Il y a quelques temps de cela j'avais reçu un mail de Glimpse qui m'informait de son prochain passage éclair dans la Ville Rose et proposait que l'on se rencontre à cette occasion. Quelle bonne idée ! Quelques échanges plus loin et le rendez-vous est fixé place du Capitole où nous nous retrouvons en début de soirée. Il en sait autant sur moi que moi sur lui : je devrai courber le dos pour lui faire la bise et lui se mettre sur la pointe des pieds pour atteindre ma joue. Je sais aussi qu'il est brun et porte une barbe de 3 jours d'après ce que j'avais pu lire ou entr'apercevoir chez lui. C'est somme toute bien peu de choses, vous en conviendrez.

Comme convenu j'arrive pour 20 heures de la façon la plus mal polie qui soit : le téléphone collé à l'oreille. A ma décharge c'était mon conseiller référendaire en restauration auprès duquel je m'enquerrais d'une bonne table pour passer la soirée, celle que j'avais d'abord choisie étant - par l'un des innombrables effets de la Loi de Murphy - fermée ce soir là. Comme à chaque fois que je rencontre quelqu'un pour la première fois, je suis un peu nerveux. En réalité nous ne nous connaissons que très peu... Raccrochant bien vite j'accueille Mister Glimpse et nous échangeons quelques premiers mots de vive voix cette fois-ci.  D’emblée je me sens à l’aise et je sens - en tous cas, j’ai l’impression - que nous le sommes tous les deux, ce qui est un bon début. La conversation vient tout à fait naturellement, ce qui augure de la suite de la soirée. J'embarque alors mon invité en direction d'un lieu moins frigorifique où nous pourrons continuer papoter à loisir tout en remplissant nos estomacs affamés.

Après quelques hésitations (mon conseiller référendaire en restauration s'étant un peu trompé sur la situation exacte du restaurant ), et après que la carte ait reçu notre assentiment collégial, nous mettons les pieds sous la table. Choix des plats, choix du vin avec l’avis pertinent - mais pas envahissant - du très sympathique serveur et la soirée peut vraiment commencer. Pour tout dire, je n’ai pas vu le temps passer. La conversation va du coq à l’âne en sautant parfois sur le cochon pour revenir au premier dans une succession de sujets parfois très personnels, presque intimes. Monsieur Glimpse s'est même laissé aller à quelques confidences que je dois être le premier être vivant à entendre… Je suis toujours impressionné de la facilité que l’on a à partager des choses très intimes avec des presque inconnus. Chacun aborde des pans de sa vie, rebondissant sur les propos de l’autre. J’ai parfois eu l’impression de parler un peu trop mais si c’est le cas - je m’en excuse - Mister Glimpse a eu la délicatesse de ne pas me le faire ressentir.
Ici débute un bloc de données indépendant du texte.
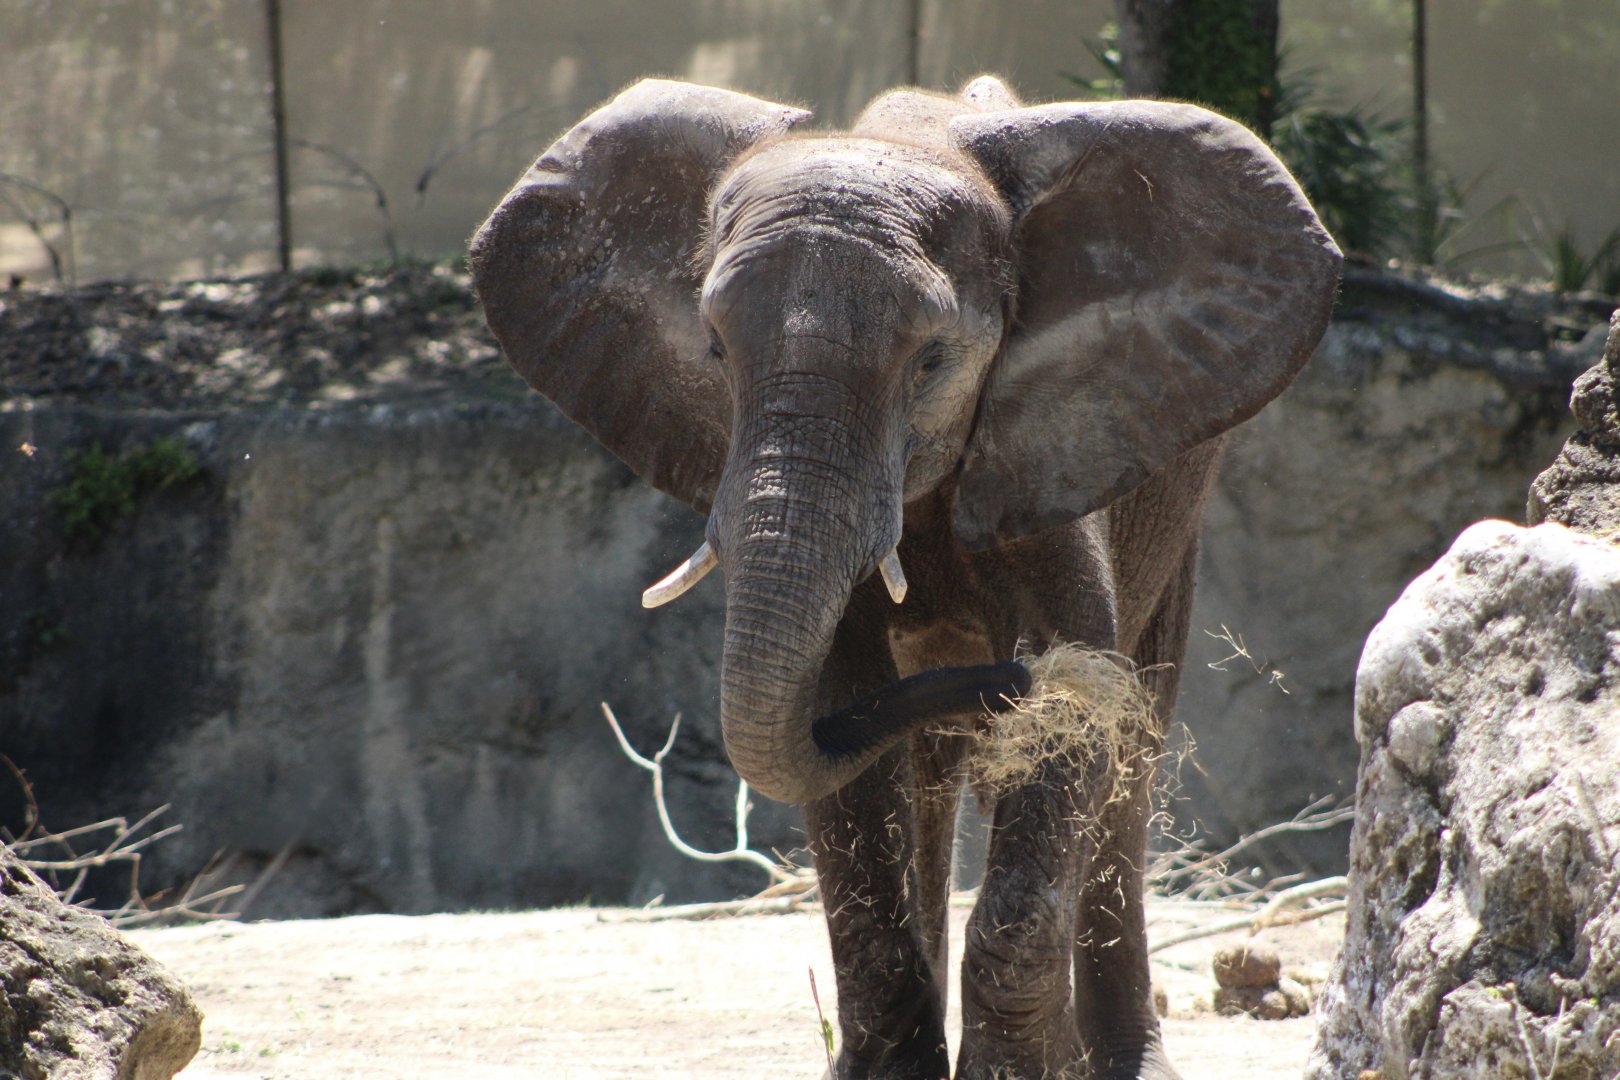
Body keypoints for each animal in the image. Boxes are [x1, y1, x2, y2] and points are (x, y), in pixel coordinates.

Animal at [470, 75, 1339, 1079]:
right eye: (716, 352)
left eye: (932, 359)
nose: (1005, 678)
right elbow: (842, 709)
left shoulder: (1054, 445)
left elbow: (1082, 699)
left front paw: (1021, 1071)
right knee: (927, 760)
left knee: (1136, 741)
Ces instants rares où la discussion entre deux personnes que rien ne destinait à se rencontrer se tisse d'elle même, ces soirées où tout se passe comme si de rien n'était, où l'on se comprend avec évidence comme si l'on s'était connu depuis toujours, ont le don de m'émerveiller. Lundi soir fut l'un de ces instants, hors du temps, en la compagnie d'un garçon charmant, vif d'esprit, drôle, touchant, fin gourmet qui plus est... 
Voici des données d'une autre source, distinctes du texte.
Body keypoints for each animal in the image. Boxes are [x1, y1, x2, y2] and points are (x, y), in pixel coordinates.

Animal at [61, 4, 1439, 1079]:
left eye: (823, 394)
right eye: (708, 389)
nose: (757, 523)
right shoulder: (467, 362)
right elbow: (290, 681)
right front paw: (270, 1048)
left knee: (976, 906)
Soudain un petit coup de barre se fait ressentir, confirmé par un rapide coup d'oeil à la montre : il est déjà très tard, les heures ont filé avec une vitesse déconcertante, il nous faut rentrer chacun chez soi. Revêtant mon écharpe et mon épais manteau, je raccompagne Mister Glimpse non-loin de son hôtel, poursuivant  de nos derniers pas une conversation que nous dûmes hélas nous résoudre à laisser inachevée. Car nous aurions sûrement eu encore beaucoup de choses à nous dire. Cela sera pour une autre fois, sans aucun doute. 


NB  : Les passages en italique de ce billet sont des emprunts directs ou des adaptations du billet de  Glimpse, avec son aimable autorisation.